During our very first contact, Elyea mentioned that he was writing a book on Vox amps, and that he’d appreciate the passing along of any details, serial numbers and other info gleaned from unusual examples that I might encounter. “A Vox book, eh?” I thought. “It’s been done … but why not.” We would correspond every few months, Elyea would mention that he was still working on the book, and I would go away wondering when, or if, it would ever see the light of day.

It’s eight years later, and Elyea’s Vox Amplifiers: The JMI Years (History For Hire Press, $85; has landed like a cinderblock on our doorsteps. Indeed, “the Vox book” had been done before — and done admirably, in the form of The Vox Story by David Petersen & Dick Denney — but it has never been done like this. Elyea’s 682-page tome is the Vox book to end all Vox books. Much, much more than a fun reference born out of a labor of love, it’s an exhaustive compendium of all things JMI-Vox-related, including a wealth of back story — and “side story,” if you will — to give full context to Vox in its heyday, including the stories of the prominent bands who used the gear, Vox’s rival manufacturers, those that influenced it, and so forth.

The hardbound book is beautifully laid out and neatly typeset — given the kind of editorial respect that amp books were rarely afforded before the new millennium — with newly shot, high-resolution photos of over 100 vintage Vox amplifiers, alongside numerous archive photos of the factories, personnel, artists and advertising images relevant to the tale. Elyea’s rendering of the Vox story unfolds across seven sections;

  • Section 1: The History of JMI and Vox
  • Section 2: Component Parts
  • Section 3: From Concept to Consumer
  • Section 4: The Amplifiers
  • Section 5: Dating Your Amplifier
  • Section 6: The Groups
  • Section 7: Additional Materials

Each comprises virtually a book’s worth of information in itself, and packs unexpected tidbits to delight not only the Vox aficionado, but any guitar or gear fan. Section 2’s exhaustive look at the minutia of Vox cabinets, coverings, grille cloth, tubes and speakers, for example, and Section 4’s comprehensive rundown of every relevant model are the stuff a collector’s dreams are made of. Meanwhile, Section 6’s detailed examination of the relationship between bands such as the Beatles, the Shadows, the Rolling Stones and others and their Vox amps is trenchant enough to appeal to even the non-guitar-playing music fan.

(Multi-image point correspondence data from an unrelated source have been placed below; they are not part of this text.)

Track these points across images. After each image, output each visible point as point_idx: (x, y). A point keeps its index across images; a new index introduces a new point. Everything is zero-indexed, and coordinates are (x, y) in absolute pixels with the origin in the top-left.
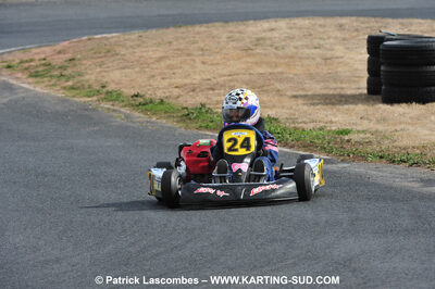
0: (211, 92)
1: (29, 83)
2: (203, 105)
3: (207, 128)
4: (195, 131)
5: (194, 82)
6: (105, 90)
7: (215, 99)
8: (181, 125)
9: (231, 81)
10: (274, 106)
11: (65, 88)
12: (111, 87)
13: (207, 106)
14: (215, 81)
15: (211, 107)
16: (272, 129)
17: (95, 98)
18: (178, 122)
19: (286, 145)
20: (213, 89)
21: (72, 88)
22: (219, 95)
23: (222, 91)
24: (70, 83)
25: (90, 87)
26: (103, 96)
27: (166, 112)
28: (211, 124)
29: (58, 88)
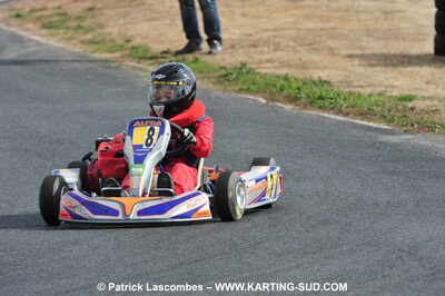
0: (252, 49)
1: (42, 35)
2: (243, 65)
3: (248, 91)
4: (234, 95)
5: (233, 37)
6: (129, 45)
7: (257, 57)
8: (218, 87)
9: (275, 37)
10: (326, 67)
11: (83, 42)
12: (137, 42)
13: (249, 66)
14: (257, 36)
15: (253, 66)
16: (324, 93)
17: (118, 55)
18: (214, 83)
19: (340, 112)
20: (255, 46)
21: (92, 42)
22: (262, 53)
23: (265, 49)
24: (89, 36)
25: (112, 41)
26: (127, 52)
27: (201, 72)
28: (252, 87)
29: (75, 41)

As an amp nut myself, I was drawn first to the internal photos and detail shots of vintage Vox models, and the thorough explanations of circuit and model evolution that accompany them. Anywhere I let the pages fall, though, I discover a captivating story from within this compelling slice of rock and roll history. Sure, there’s bound to be something missing from this book. No publication is perfect, right? But if any jot, tittle or iota relevant to Vox’s JMI years is missing from this book, I certainly haven’t found it.